The stat recorder is a utility class that records task-specific episode return and length. It can be used for logging, to track metrics for a custom curriculum, or for per-task reward normalization. If you pass record_stats=True to your curriculum, a StatRecorder will be automatically be created. Each update_on_step call will also be passed to the StatRecorder and each log_metrics call will also log per-task metrics from the StatRecorder.

If you want to use the stat recorder to normalize rewards for each task, you can call the normalize method on the StatRecorder. This is particularly useful if you have a curricula over reward functions or environment dynamics, where it is more or less difficult to get rewards in different tasks. Below is an example of how you might normalize rewards with a single environment for simplicity:

from syllabus.core import StatRecorder
from syllabus.task_space import DiscreteTaskSpace

task_space = DiscreteTaskSpace(10)
curriculum = DomainRandomization(task_space, record_stats=True)

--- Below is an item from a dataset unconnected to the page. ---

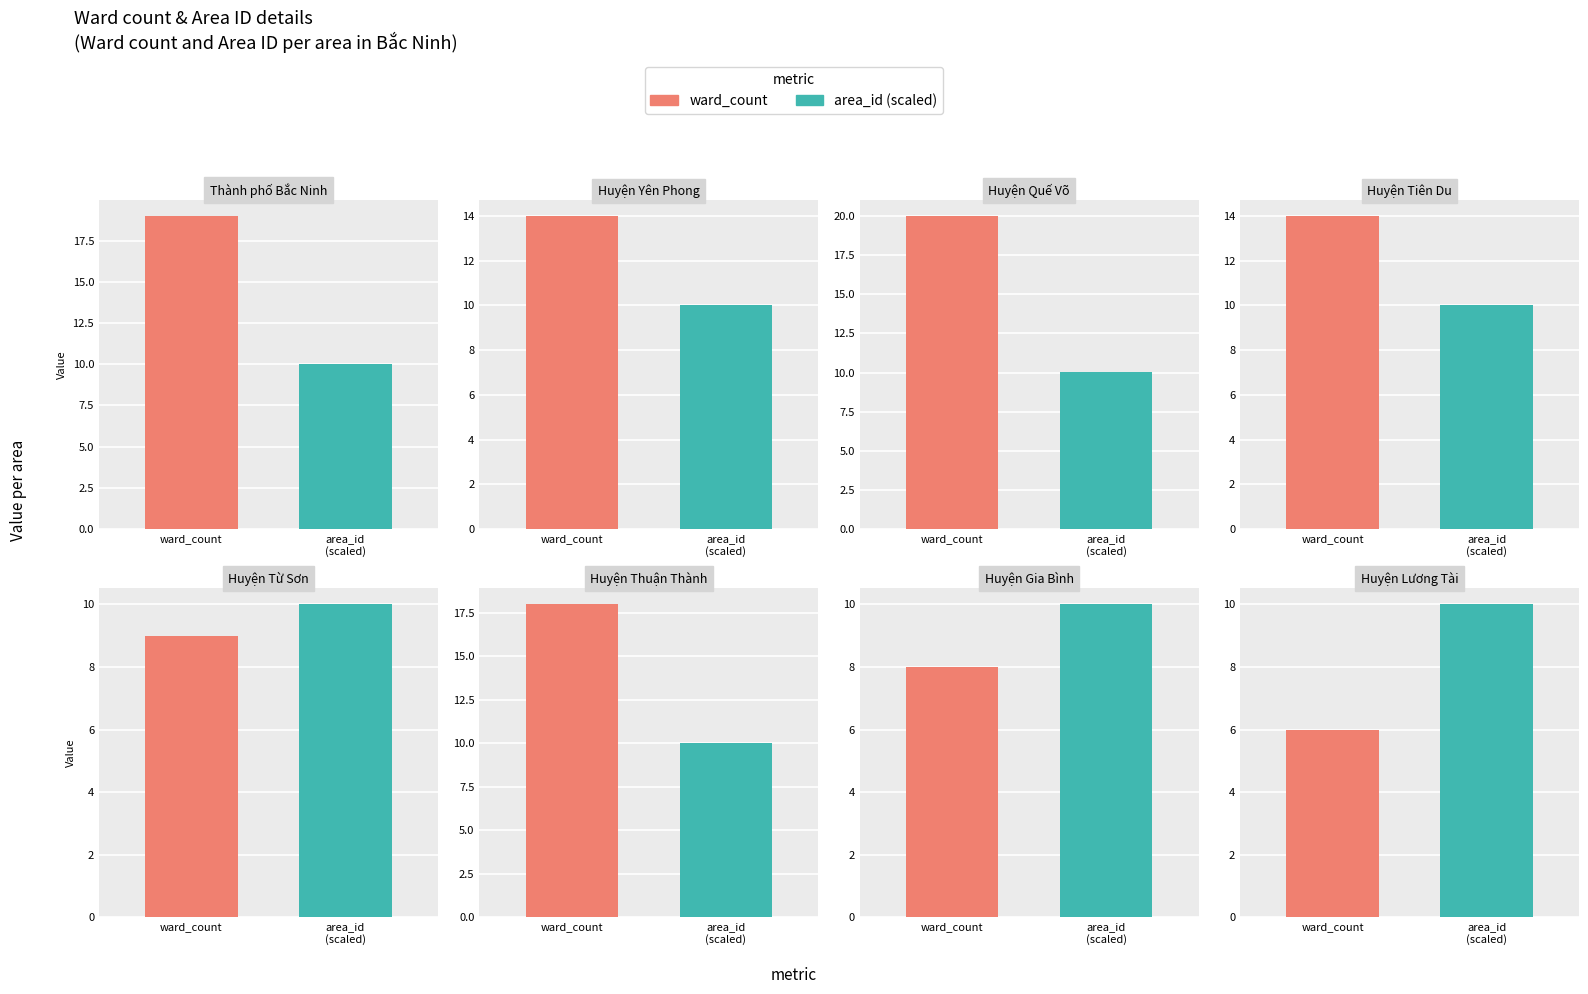

How many data points are above 14?

3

env = gym.make('procgen:procgen-coinrun-v0')
obs, info = env.reset()
episode_return = 0
episode_length = 0

while True:
    action = agent.act(obs)
    obs, reward, term, trunc, info = env.step(action)
    episode_return += reward
    episode_length += 1
    normalized_reward = curriculum.stat_recorder.normalize(reward, info['task'])

    if term or trunc:
        curriculum.update_on_episode(episode_return, episode_length, info["task"], 0.0)
        obs, info = env.reset()
        episode_return = 0
        episode_length = 0

Stat Recorder#

class syllabus.core.stat_recorder.StatMean(n: int = 0, mu: float = 0, m2: float = 0)[source]#

Bases: object

m2: float = 0#

mean()[source]#

mu: float = 0#

n: int = 0#

reset()[source]#

result()[source]#

std()[source]#

class syllabus.core.stat_recorder.StatRecorder(task_space: TaskSpace, calc_past_n=None, task_names=None)[source]#

Bases: object

Individual statistics tracking for each task.

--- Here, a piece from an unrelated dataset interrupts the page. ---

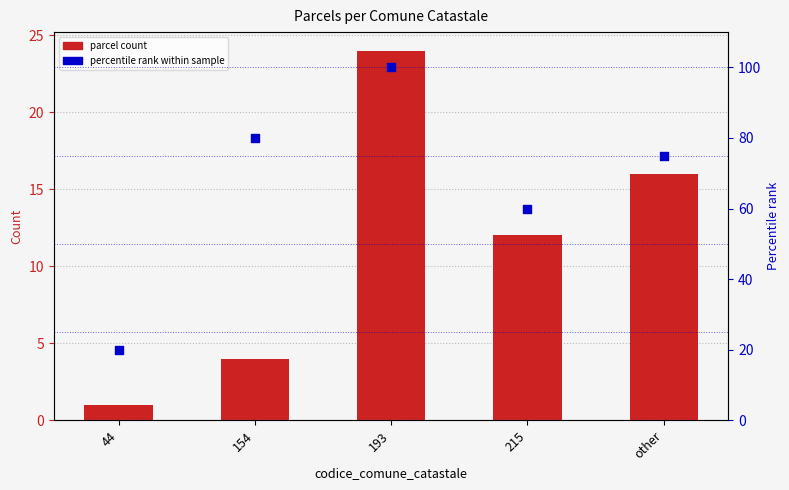

Which series reaches the minimum Y coordinate?

parcel count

get_metrics(log_n_tasks=1)[source]#

Log the statistics of the first 5 tasks to the provided tensorboard writer.

Parameters:

writer – Tensorboard summary writer.
log_n_tasks – Number of tasks to log statistics for. Use -1 to log all tasks.

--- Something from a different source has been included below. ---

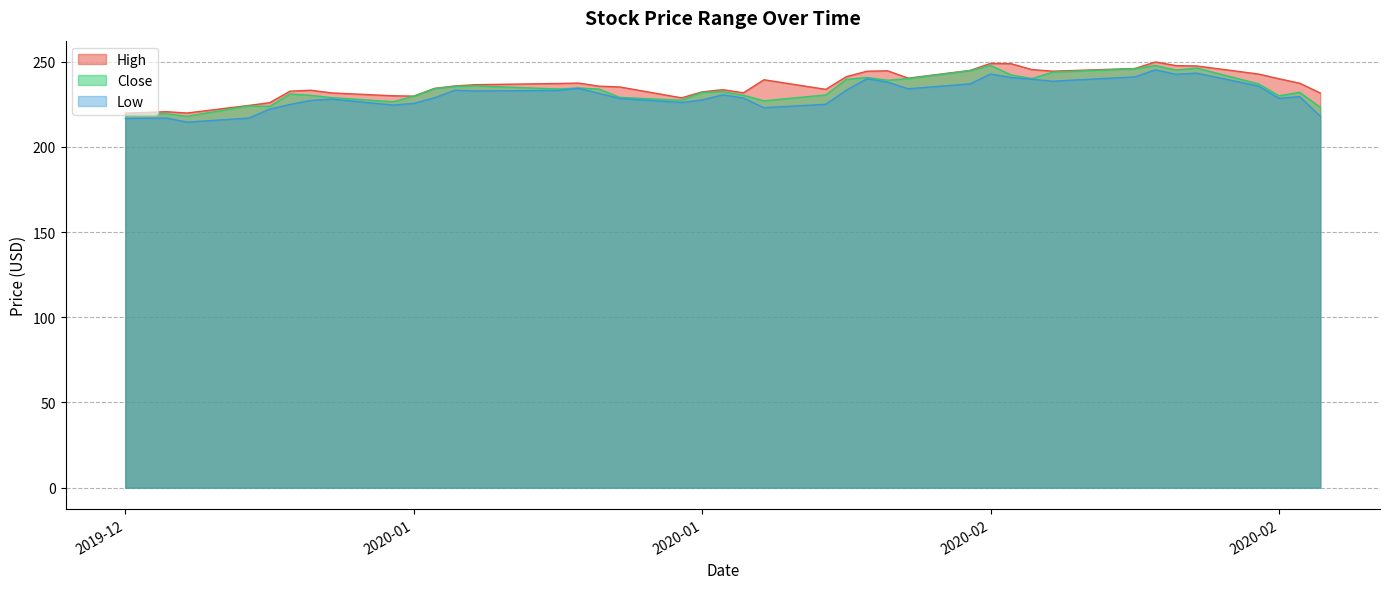

At 2020-01-21, list the series in order from largest to smallest.

High, Close, Low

normalize(reward, task)[source]#

Normalize reward by task.

Parameters:

reward – Reward to normalize
task – Task to normalize reward by

record(episode_return: float, episode_length: int, episode_task, env_id=None)[source]#

Record the length and return of an episode for a given task.

Parameters:

episode_length – Length of the episode, i.e. the total number of steps taken during the episode
episodic_return – Total return for the episode
episode_task – Identifier for the task

save_statistics(output_path)[source]#

Write task-specific statistics to file.

Parameters:: output_path – Path to save the statistics file.